DATA TO USE below:

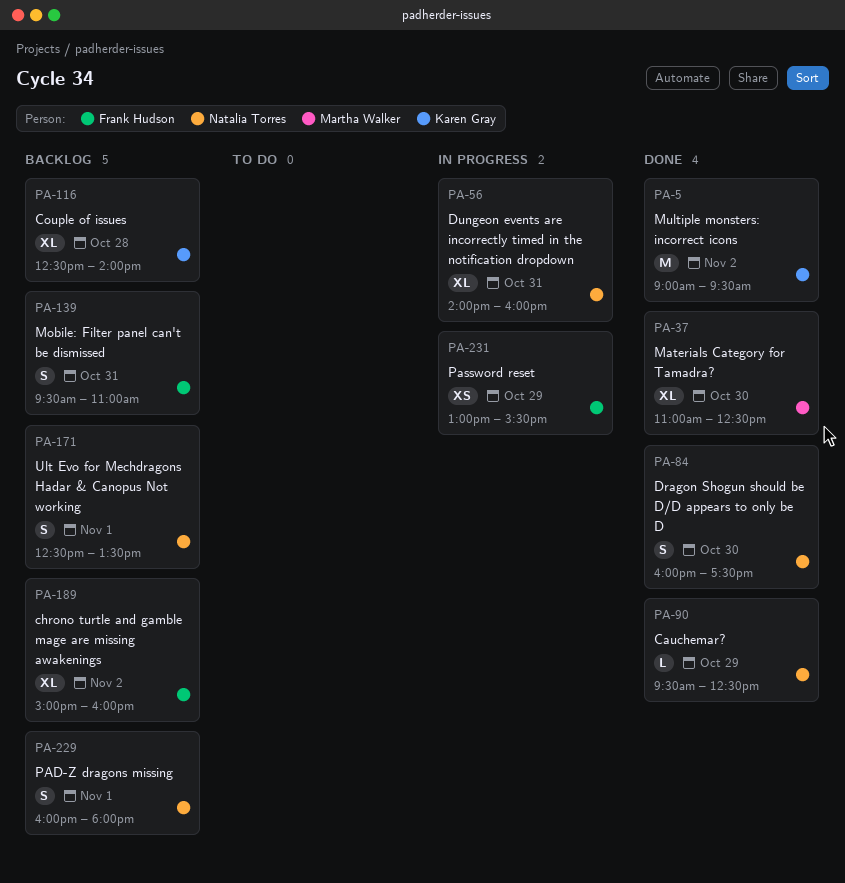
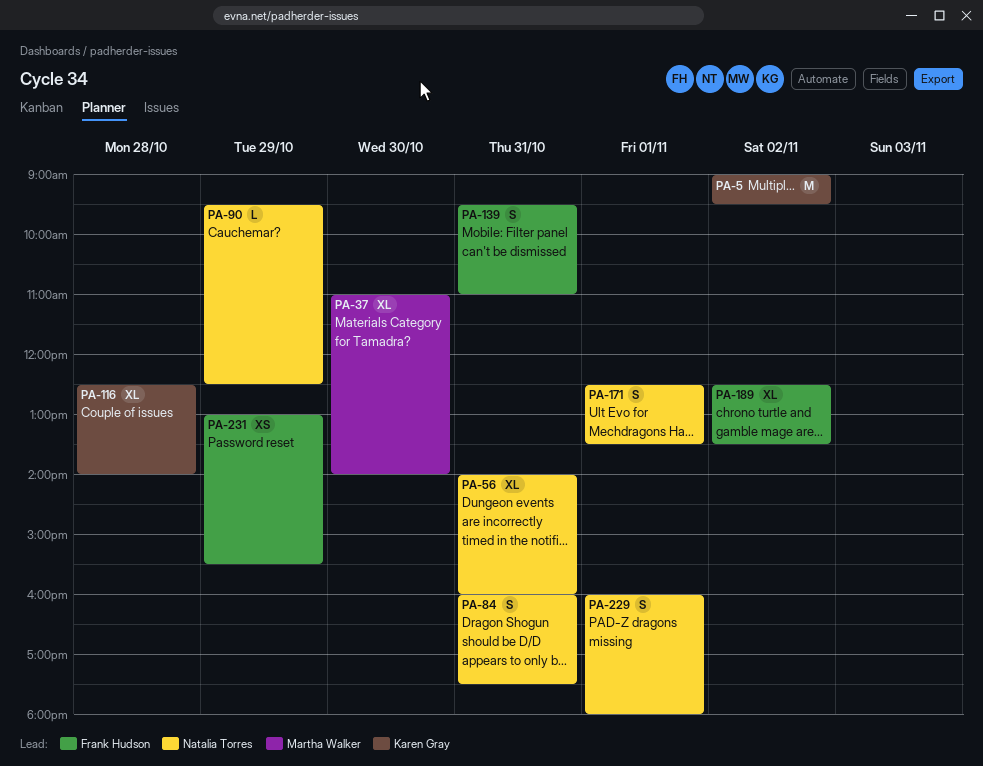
PA-37, ends: 12:30 -> 14:00
PA-84, day: Oct 30 -> Oct 31
PA-189, begins: 15:00 -> 12:30
PA-189, ends: 16:00 -> 13:30

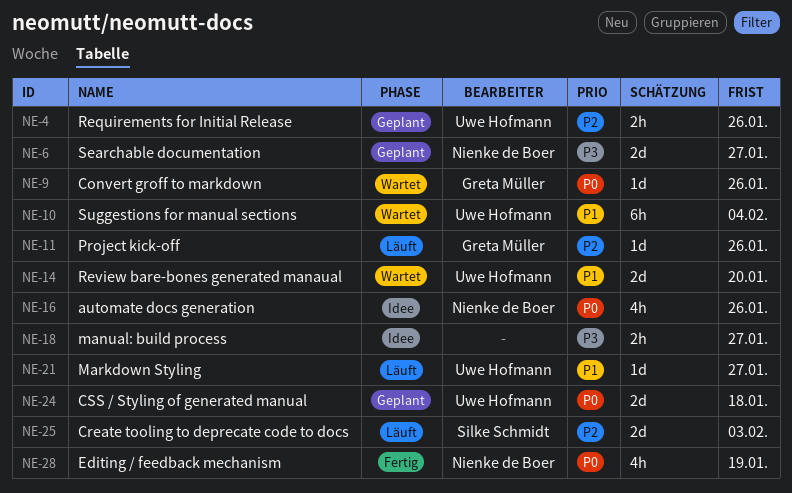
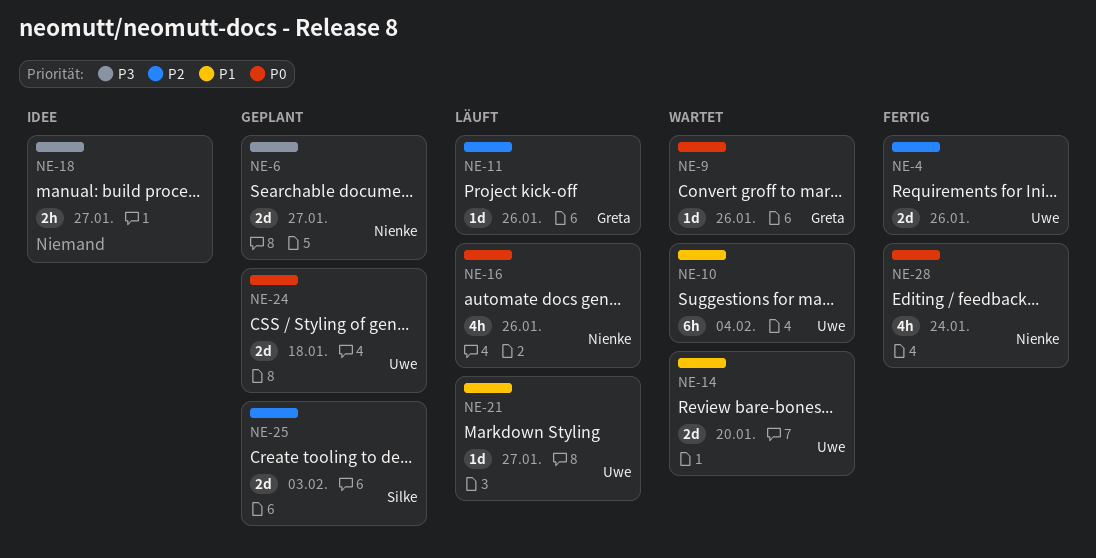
NE-4, status: Geplant -> Fertig
NE-4, estimate: 2h -> 2d
NE-16, status: Idee -> Läuft
NE-25, status: Läuft -> Geplant
NE-28, due: Jan 19 -> Jan 24

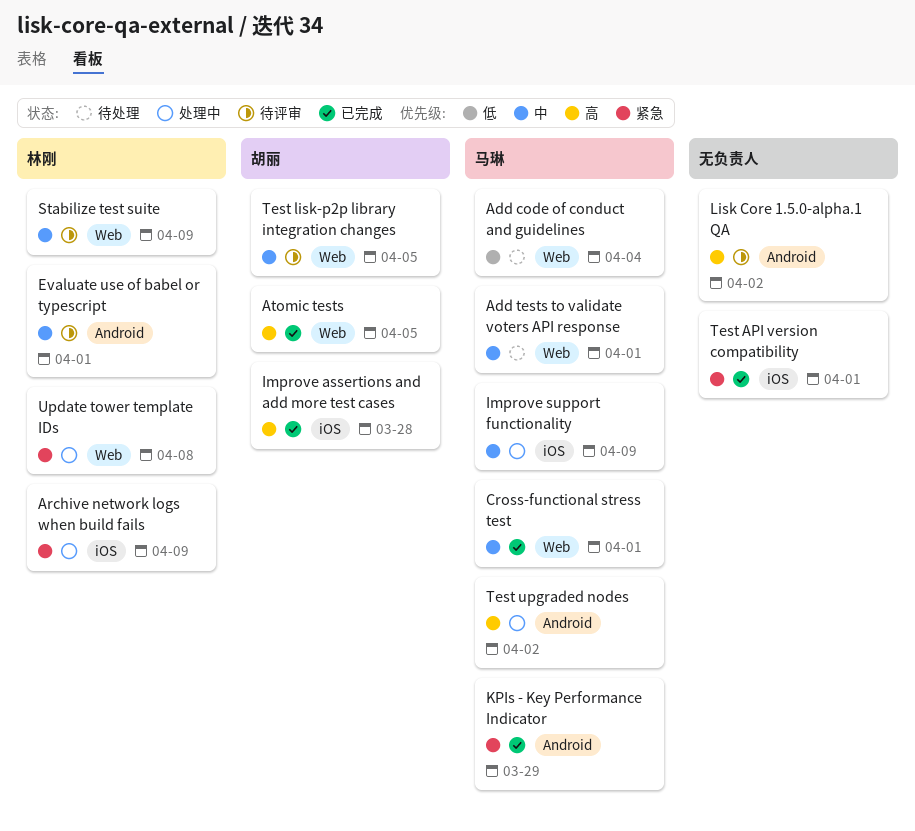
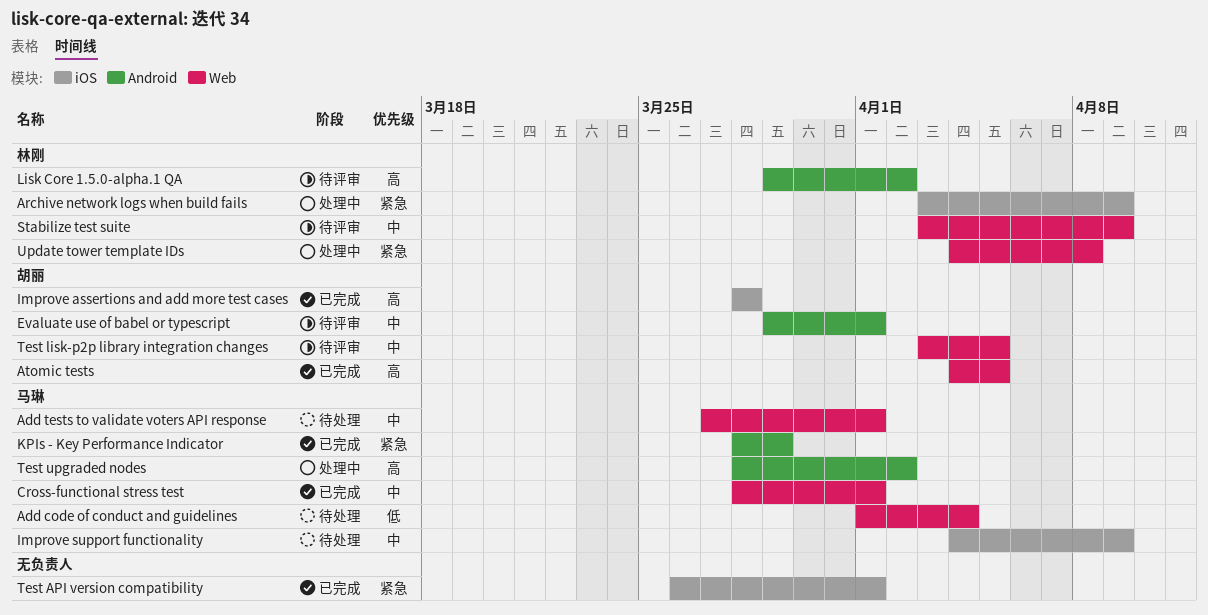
Evaluate use of babel or typescript, owner: 林刚 -> 胡丽
Improve support functionality, status: 处理中 -> 待处理
Lisk Core 1.5.0-alpha.1 QA, owner: none -> 林刚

End of DATA TO USE.

• TRY IT: Here the records must be restated exactly, minus any images.

• RESPONSE BELOW:
PA-37, ends: 12:30 -> 14:00
PA-84, day: Oct 30 -> Oct 31
PA-189, begins: 15:00 -> 12:30
PA-189, ends: 16:00 -> 13:30

NE-4, status: Geplant -> Fertig
NE-4, estimate: 2h -> 2d
NE-16, status: Idee -> Läuft
NE-25, status: Läuft -> Geplant
NE-28, due: Jan 19 -> Jan 24

Evaluate use of babel or typescript, owner: 林刚 -> 胡丽
Improve support functionality, status: 处理中 -> 待处理
Lisk Core 1.5.0-alpha.1 QA, owner: none -> 林刚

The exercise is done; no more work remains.